「非平衡状態」と「非定常状態」の違い

非平衡状態は力学的バランスが崩れた状態。非定常状態は時間とともに変化する状態。

非平衡状態

非平衡状態とは、システムが熱力学的平衡に達していない状態を指します。物質の濃度勾配、温度差、圧力差などが存在し、これらの差を解消する方向へ自発的に進行します。エネルギー的に不安定で、平衡状態へ向かう駆動力を持っています。

例:ホットコーヒーと冷たい空気の温度差は非平衡状態で、熱平衡へ向かう。

非定常状態

非定常状態とは、システムの性質が時間に依存して変化し続ける状態です。時間による変化が存在し、各時刻で異なる値を持ちます。最終的に定常状態に達する場合もあれば、永遠に変化し続ける場合もあります。
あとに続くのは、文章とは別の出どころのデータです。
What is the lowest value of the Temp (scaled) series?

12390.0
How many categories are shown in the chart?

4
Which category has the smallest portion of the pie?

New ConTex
例:信号機が赤から青に変わる過程は非定常状態で、時間により変化する。

両者の違い

非平衡状態は熱力学的視点で、エネルギーや物質の不均一性に焦点を当てます。非定常状態は動力学的視点で、時間による変化に焦点を当てます。非平衡状態は平衡への移行プロセスを、非定常状態は変化そのものを強調します。非平衡は「空間的不均一性」、非定常は「時間的変動性」が本質です。化学反応の進行は両方の側面を持つこともあります。

どちらを使うべき?判断のポイント

エネルギー差や物質の不均一性を強調したい場合は非平衡状態。時間による変化や過渡現象を説明する場合は非定常状態を使用します。物理化学では非平衡、制御工学では非定常がより一般的です。